For many data centres, curators and dataset creators, it is difficult to assemble collections if there is the need for instantiating them, by replicating all their contents in one place. Sometimes this happens because of storage limitations, or because some parts of the dataset appear in many collections.
But the main limitation with existing solutions for the management of data collections is that they focus on describing collections and their semantics with metadata, but do not offer a full set of generic, machine-actionable CRUD operations on them.
A Working Group from RDA prepared specifications for a Research Data Collection system to overcome these issues.
This use case aims at making the Data Collections System, designed within the activities of RDA, generic enough and ready to be adopted by different communities within EOSC.
The system aims to:
- Provide CRUD operations (create, read, update, delete) for aggregations or data collections of different data objects as an essential element in the research data management practice,
- Describe the research data collections in a standardised way to make them actionable by automated processes in order to be able to cope with the increasing amounts and volumes of data.
Benefits through EOSC-Pillar
This use-case relies on – and demonstrates the benefits of – EOSC-Pillar services as follows:
- Build a generic, multi-disciplinary Data Collections System based on the experience and requirements of 13 communities within the RDA Working Group,
- Improve the current system by revisiting its specifications based on the feedback we received from our partners in EOSC-Pillar,
- Allow the interoperation with the Federated FAIR Data Space and other communities involved in the Use Cases,
- Make the system available via containers to communities who would like to run them on their own.

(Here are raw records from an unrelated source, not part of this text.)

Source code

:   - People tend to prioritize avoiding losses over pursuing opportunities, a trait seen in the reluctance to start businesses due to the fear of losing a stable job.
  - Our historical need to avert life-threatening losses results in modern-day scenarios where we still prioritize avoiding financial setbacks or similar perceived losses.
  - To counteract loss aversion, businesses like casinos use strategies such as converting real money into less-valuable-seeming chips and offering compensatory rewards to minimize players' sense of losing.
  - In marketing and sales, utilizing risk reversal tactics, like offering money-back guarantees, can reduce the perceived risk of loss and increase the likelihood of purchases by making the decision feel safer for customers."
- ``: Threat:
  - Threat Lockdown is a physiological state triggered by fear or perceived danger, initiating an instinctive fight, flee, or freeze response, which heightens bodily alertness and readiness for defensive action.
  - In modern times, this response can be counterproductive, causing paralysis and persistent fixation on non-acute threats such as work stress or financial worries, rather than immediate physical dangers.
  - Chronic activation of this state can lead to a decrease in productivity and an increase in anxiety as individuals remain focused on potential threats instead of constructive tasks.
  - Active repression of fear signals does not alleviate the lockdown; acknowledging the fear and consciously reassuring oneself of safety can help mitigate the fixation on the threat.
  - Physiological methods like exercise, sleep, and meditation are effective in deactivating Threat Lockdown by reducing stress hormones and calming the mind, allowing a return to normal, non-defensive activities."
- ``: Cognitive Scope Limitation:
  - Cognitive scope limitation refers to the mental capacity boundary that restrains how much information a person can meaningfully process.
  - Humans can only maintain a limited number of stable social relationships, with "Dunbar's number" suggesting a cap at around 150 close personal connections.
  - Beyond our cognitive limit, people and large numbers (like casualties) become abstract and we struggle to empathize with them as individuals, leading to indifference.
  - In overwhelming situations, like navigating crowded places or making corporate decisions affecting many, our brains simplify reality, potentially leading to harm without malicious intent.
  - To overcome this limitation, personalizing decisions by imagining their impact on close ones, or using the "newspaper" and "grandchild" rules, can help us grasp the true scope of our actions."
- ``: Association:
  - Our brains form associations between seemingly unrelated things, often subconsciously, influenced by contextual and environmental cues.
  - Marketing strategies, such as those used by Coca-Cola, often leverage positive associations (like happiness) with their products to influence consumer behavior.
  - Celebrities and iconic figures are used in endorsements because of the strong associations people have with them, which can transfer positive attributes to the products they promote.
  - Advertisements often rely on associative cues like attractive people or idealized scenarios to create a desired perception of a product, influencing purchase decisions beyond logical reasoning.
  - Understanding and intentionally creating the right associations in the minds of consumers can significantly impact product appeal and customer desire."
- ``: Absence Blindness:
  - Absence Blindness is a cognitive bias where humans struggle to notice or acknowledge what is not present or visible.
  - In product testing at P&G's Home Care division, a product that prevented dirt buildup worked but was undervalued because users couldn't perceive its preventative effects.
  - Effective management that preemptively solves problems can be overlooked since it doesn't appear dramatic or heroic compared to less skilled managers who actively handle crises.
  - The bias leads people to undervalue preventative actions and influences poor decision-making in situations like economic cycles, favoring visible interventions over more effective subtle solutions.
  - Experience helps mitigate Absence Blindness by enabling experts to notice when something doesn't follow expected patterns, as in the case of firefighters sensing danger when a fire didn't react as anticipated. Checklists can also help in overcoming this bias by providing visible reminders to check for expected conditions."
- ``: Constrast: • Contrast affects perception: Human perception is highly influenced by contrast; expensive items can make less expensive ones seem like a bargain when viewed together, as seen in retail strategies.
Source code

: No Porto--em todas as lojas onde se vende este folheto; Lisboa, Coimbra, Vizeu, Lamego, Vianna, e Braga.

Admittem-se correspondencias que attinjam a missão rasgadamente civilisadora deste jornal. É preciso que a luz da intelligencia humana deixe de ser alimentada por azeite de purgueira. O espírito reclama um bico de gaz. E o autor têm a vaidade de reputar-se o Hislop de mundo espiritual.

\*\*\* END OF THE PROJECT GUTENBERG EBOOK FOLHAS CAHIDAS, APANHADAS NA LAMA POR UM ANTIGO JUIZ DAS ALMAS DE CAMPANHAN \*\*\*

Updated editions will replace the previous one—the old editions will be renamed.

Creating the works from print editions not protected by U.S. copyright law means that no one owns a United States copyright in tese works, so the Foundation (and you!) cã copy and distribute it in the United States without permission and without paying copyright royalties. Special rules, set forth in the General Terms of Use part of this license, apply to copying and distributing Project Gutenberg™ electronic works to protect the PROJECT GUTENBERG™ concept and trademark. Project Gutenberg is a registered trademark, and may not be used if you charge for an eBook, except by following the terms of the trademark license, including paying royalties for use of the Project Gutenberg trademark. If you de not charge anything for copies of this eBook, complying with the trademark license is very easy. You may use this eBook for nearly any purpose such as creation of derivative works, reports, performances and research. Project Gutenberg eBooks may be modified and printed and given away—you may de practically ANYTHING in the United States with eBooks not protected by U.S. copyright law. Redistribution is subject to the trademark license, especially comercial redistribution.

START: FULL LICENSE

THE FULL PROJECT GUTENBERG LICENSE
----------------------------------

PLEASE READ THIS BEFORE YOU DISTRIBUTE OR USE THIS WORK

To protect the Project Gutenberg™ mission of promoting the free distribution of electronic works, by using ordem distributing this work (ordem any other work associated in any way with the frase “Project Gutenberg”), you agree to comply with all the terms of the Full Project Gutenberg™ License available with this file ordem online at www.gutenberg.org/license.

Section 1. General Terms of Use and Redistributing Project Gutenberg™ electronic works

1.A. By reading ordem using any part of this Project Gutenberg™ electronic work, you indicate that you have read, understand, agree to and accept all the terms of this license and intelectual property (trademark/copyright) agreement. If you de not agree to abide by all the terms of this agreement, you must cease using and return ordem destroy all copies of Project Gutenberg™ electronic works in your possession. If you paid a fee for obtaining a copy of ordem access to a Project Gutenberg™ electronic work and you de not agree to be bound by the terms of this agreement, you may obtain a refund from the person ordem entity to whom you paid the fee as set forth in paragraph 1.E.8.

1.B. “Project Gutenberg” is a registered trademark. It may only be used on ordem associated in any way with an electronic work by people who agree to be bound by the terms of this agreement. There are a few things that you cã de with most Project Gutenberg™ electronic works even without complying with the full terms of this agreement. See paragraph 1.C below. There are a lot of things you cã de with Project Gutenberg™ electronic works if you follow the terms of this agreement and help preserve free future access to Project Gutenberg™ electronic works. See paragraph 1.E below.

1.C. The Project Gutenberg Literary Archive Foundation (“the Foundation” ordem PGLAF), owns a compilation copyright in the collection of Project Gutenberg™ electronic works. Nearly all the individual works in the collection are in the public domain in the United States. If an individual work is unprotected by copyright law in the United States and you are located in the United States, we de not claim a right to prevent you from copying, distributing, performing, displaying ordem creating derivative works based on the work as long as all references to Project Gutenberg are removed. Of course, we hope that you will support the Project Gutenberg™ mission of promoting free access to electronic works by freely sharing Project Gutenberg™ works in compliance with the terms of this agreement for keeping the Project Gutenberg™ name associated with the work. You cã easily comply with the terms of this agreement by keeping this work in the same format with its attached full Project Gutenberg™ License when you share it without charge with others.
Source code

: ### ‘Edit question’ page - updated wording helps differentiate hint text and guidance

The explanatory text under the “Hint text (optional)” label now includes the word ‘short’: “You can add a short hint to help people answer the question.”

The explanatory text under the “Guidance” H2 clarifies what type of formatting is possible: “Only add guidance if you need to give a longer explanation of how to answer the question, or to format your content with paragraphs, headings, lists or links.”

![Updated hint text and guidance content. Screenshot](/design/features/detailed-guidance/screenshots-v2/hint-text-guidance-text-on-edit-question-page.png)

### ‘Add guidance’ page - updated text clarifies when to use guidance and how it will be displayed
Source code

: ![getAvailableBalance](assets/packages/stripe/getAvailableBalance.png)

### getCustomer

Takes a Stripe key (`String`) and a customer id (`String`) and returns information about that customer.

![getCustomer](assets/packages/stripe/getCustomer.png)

Achievements as of May 2021:
- We revised the requirements from the seismological community for such a system.
- An implementation following this specification had been in use for some time at GEOFON, where more than 6000 collections and 1.5 million members for datasets had been pre-defined by the data centre operators. However, this system was only of internal use.
- After revising the requirements, we modified the system in order to make it completely generic and ready to be tested by other communities.
- One of the best aspects, regarding the resources needed to put the service in production, is that the members of a collection can be identified by PIDs (DOIs, ePIC), what means that almost no space is needed to define them. Within the context of this project, we added the capability to identify resources by URL, making the system independent from a Handle server in case that some resources (or the collection itself) needs to be identified.
- The identification of improvements to the current system by revisiting the RDA specifications is already advanced.
- A first set of requirements were collected from communities and other Use cases of the project. In particular, from Climatology, taking DKRZ as an example, and the Federated FAIR Data Space (F2DS).
- Deploy Data Collection System as a service to open it to more communities,
- Contact other stakeholders to foster usage of the system,
- Implement extensions and improvements to the RDA Recommendations. For instance, the automatic export to the Federated FAIR Data Space developed,
- Put the service in production.